*** Source material ***
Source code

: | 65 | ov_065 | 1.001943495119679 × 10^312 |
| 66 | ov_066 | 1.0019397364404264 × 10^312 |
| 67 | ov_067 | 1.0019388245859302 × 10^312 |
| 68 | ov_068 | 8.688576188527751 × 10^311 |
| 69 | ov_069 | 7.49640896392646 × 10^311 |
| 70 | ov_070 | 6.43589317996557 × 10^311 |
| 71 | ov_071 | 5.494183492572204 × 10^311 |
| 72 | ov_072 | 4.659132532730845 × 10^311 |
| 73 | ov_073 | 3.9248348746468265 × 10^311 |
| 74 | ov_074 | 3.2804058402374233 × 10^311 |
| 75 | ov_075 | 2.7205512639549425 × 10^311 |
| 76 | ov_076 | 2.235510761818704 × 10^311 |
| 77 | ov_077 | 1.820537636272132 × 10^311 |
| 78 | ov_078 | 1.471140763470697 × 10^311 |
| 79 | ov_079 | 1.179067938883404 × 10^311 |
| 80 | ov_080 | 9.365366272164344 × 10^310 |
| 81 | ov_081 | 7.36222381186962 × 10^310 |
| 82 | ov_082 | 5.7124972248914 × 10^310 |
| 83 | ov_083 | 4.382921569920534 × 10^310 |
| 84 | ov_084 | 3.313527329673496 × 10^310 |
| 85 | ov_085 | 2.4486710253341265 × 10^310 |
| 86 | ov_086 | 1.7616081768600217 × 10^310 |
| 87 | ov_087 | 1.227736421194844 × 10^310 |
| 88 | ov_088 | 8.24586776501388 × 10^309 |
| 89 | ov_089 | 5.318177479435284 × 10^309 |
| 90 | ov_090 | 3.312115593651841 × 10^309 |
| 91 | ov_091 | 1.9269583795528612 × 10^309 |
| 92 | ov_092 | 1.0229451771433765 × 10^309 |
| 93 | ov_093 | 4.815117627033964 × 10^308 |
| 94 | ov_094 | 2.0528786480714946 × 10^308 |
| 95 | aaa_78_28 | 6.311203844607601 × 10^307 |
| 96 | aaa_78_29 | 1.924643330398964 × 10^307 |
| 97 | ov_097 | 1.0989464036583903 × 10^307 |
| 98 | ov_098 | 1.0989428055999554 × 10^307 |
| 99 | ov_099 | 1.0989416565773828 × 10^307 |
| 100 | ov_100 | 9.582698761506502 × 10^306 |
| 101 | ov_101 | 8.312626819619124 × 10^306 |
***
Reproduce the listing above line for line, exactly.

Source code

: | 65 | ov_065 | 1.001943495119679 × 10^312 |
| 66 | ov_066 | 1.0019397364404264 × 10^312 |
| 67 | ov_067 | 1.0019388245859302 × 10^312 |
| 68 | ov_068 | 8.688576188527751 × 10^311 |
| 69 | ov_069 | 7.49640896392646 × 10^311 |
| 70 | ov_070 | 6.43589317996557 × 10^311 |
| 71 | ov_071 | 5.494183492572204 × 10^311 |
| 72 | ov_072 | 4.659132532730845 × 10^311 |
| 73 | ov_073 | 3.9248348746468265 × 10^311 |
| 74 | ov_074 | 3.2804058402374233 × 10^311 |
| 75 | ov_075 | 2.7205512639549425 × 10^311 |
| 76 | ov_076 | 2.235510761818704 × 10^311 |
| 77 | ov_077 | 1.820537636272132 × 10^311 |
| 78 | ov_078 | 1.471140763470697 × 10^311 |
| 79 | ov_079 | 1.179067938883404 × 10^311 |
| 80 | ov_080 | 9.365366272164344 × 10^310 |
| 81 | ov_081 | 7.36222381186962 × 10^310 |
| 82 | ov_082 | 5.7124972248914 × 10^310 |
| 83 | ov_083 | 4.382921569920534 × 10^310 |
| 84 | ov_084 | 3.313527329673496 × 10^310 |
| 85 | ov_085 | 2.4486710253341265 × 10^310 |
| 86 | ov_086 | 1.7616081768600217 × 10^310 |
| 87 | ov_087 | 1.227736421194844 × 10^310 |
| 88 | ov_088 | 8.24586776501388 × 10^309 |
| 89 | ov_089 | 5.318177479435284 × 10^309 |
| 90 | ov_090 | 3.312115593651841 × 10^309 |
| 91 | ov_091 | 1.9269583795528612 × 10^309 |
| 92 | ov_092 | 1.0229451771433765 × 10^309 |
| 93 | ov_093 | 4.815117627033964 × 10^308 |
| 94 | ov_094 | 2.0528786480714946 × 10^308 |
| 95 | aaa_78_28 | 6.311203844607601 × 10^307 |
| 96 | aaa_78_29 | 1.924643330398964 × 10^307 |
| 97 | ov_097 | 1.0989464036583903 × 10^307 |
| 98 | ov_098 | 1.0989428055999554 × 10^307 |
| 99 | ov_099 | 1.0989416565773828 × 10^307 |
| 100 | ov_100 | 9.582698761506502 × 10^306 |
| 101 | ov_101 | 8.312626819619124 × 10^306 |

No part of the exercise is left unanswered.